• _節選內容_
»»

圖7A-H所示為使用9-聚體新抗原表位疫苗、N-803、抗PD-L1抗體以及NHS-IL12的組合療法。圖7A所示為治療方案。圖7B所示為針對該疫苗(上圖)中包含的胜肽或疫苗中未包含的MC38新抗原表位或P15e (下圖)中腫瘤生長的第11、18以及25天的IFNγ ELISPOT分析。每列代表一隻小鼠。圖7C所示為腫瘤生長曲線。圖7D所示為在第13天以周圍血中的每10 ⁶個細胞透過抗原特異性IFNγ分泌細胞分層的9-聚體新抗原表位疫苗、N-803、抗PD-L1抗體以及NHS-IL12處理的小鼠中的腫瘤生長。圖7E所示為在免疫初始動物或具有指定治療後具有先前退化的MC38腫瘤的動物再次攻毒後的存活曲線。在存活曲線的第0天，將MC38腫瘤植入被再次攻毒的動物中，並且不接受後續治療。箭頭表示CD8 ⁺細胞的耗竭。圖7F-G所示為來自以9-聚體新抗原表位疫苗、N-803、抗-PD-L1，以及NHS-IL12處理的小鼠的脾細胞之分析，其在第25天收穫並以疫苗組成分或級聯抗原刺激過夜。圖7F所示為抗原依賴性TNFα：IFNγ分泌脾細胞的比率之ELISPOT分析。圖7G所示為單一IFNγ (橙色)、單一TNFα (粉紅色)，或雙重(紫色)生產者的CD8 ⁺細胞百分比之流式細胞儀分析。圖7H所示為根據圖7A中的時間表以9-聚體新抗原表位疫苗以及NHS-IL12處理的小鼠中的腫瘤生長。

««

• _提供的資料_

»»

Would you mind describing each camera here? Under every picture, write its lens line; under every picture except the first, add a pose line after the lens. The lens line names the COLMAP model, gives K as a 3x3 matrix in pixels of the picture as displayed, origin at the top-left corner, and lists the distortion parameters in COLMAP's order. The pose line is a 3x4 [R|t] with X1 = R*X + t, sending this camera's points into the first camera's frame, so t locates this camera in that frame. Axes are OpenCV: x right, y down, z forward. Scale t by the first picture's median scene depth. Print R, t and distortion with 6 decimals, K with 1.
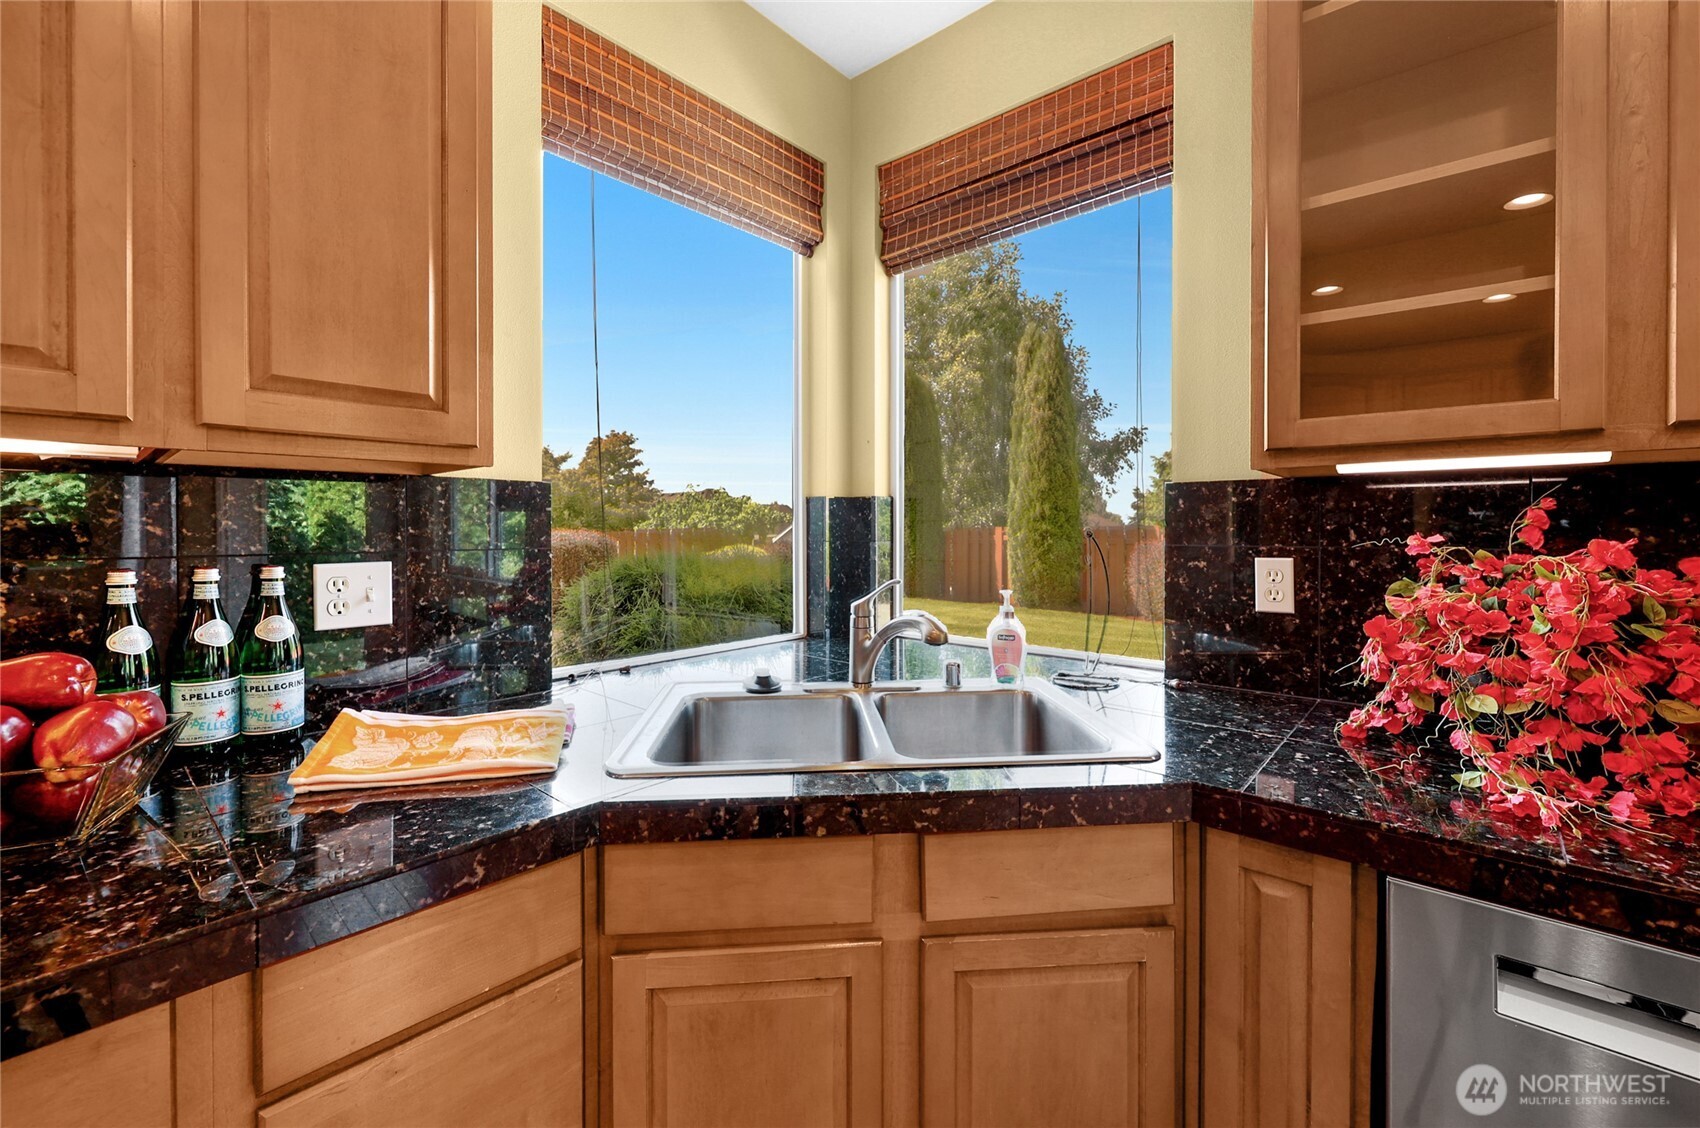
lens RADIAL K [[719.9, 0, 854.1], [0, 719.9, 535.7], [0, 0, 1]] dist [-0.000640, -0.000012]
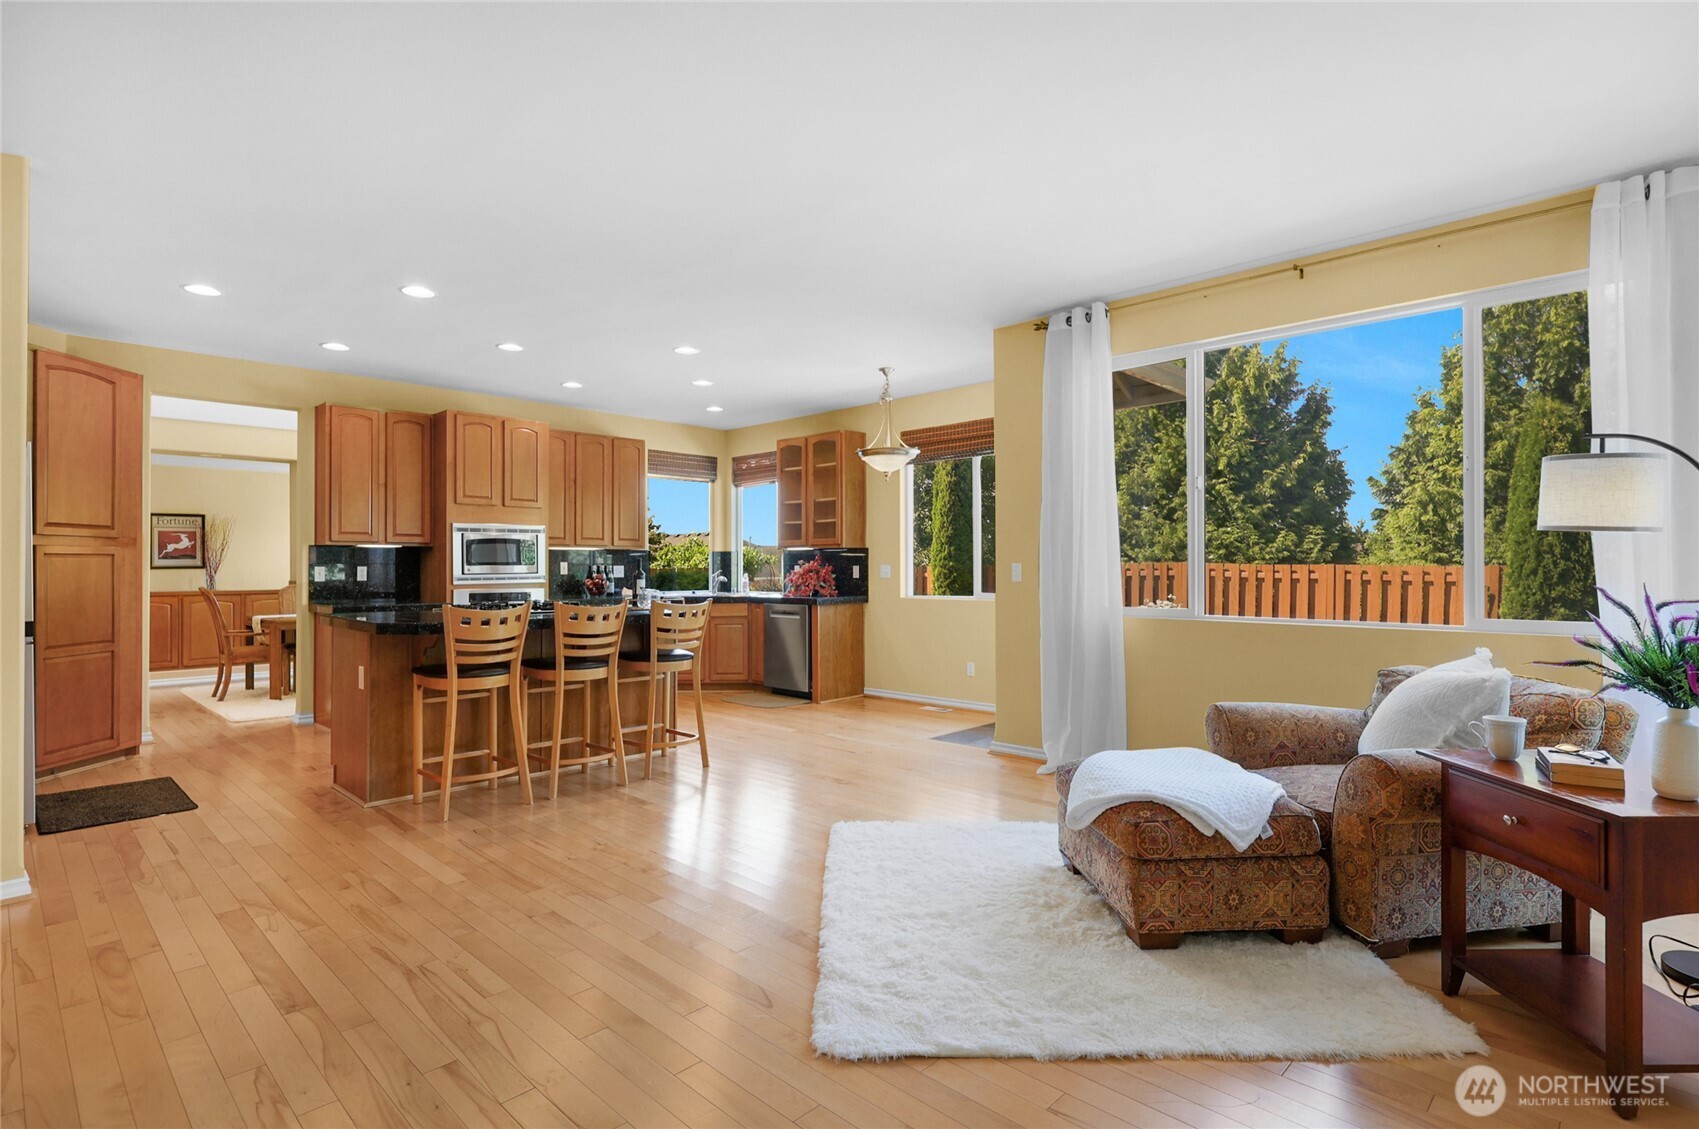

««

• _任務清單_
a) 請用兩句話概括上面的節選內容。
b) 根據節選內容，圖7G裡的橙色代表哪一類生產者？
c) 從最後一句之後，把這段關於圖7組合療法的圖示說明接著寫下去。

• _逐項結果_
a) 圖7A-H展示的是9-聚體新抗原表位疫苗、N-803、抗PD-L1抗體和NHS-IL12的組合療法，其中圖7A是治療方案，圖7B到7D分別是IFNγ ELISPOT分析、腫瘤生長曲線，以及按抗原特異性IFNγ分泌細胞分層的腫瘤生長。圖7E是再次攻毒後的存活曲線，圖7F-G是第25天收穫的脾細胞分析，圖7H則是只用該疫苗和NHS-IL12處理的小鼠的腫瘤生長。

b) 單一IFNγ生產者。

c)
圖8A-B所示為使用單胜肽疫苗或免疫細胞耗竭的聯合療法治療的小鼠中的腫瘤惡化。圖8A所示為以N-803、抗PD-L1抗體、NHS-IL12，以及由單個9-聚體新抗原表位或四個9-聚體新抗原表位組成的新抗原表位疫苗處理的小鼠中的腫瘤生長。根據圖7A中的時間表處理小鼠。圖8B所示為耗竭研究的時間線(左)及腫瘤生長(右)。在第一次疫苗(早期耗竭)或施用NHS-IL12 (晚期耗竭)之前3天開始，攜帶腫瘤的小鼠耗竭NK、CD4或CD8細胞。

圖9A-D所示為以N-803、抗PD-L1抗體、NHS-IL12，以及9-聚體新抗原表位疫苗的單一、三重，或四重組合治療的小鼠中的腫瘤惡化及腫瘤浸潤免疫細胞。如前所述處理小鼠，並在腫瘤植入後第22天收穫腫瘤。透過(9A+9B)免疫螢光分析或(9C+9D)流式細胞儀分析腫瘤。圖9A所示為鋅甲醛固定的石蠟包埋的腫瘤切片中CD8 ⁺(紅色)細胞的代表性免疫螢光圖像。藍色對應於DAPI染色。比例尺=50 µm。圖9B所示為免疫螢光切片中的CD8 ⁺細胞百分比(總DAPI ⁺細胞)。圖9C所示為腫瘤內M1巨噬細胞(頂部，CD11b ⁺F4/80 ⁺CD38 ⁺)以及M2巨噬細胞(CD11b ⁺F4/80 ⁺CD206 ⁺)。圖9D所示為CD8 ⁺腫瘤浸潤性白血球(TIL)成熟(CD44/CD62L/CD127)。*P＜0.05，**P＜0.01，***P＜0.001，****P＜0.0001。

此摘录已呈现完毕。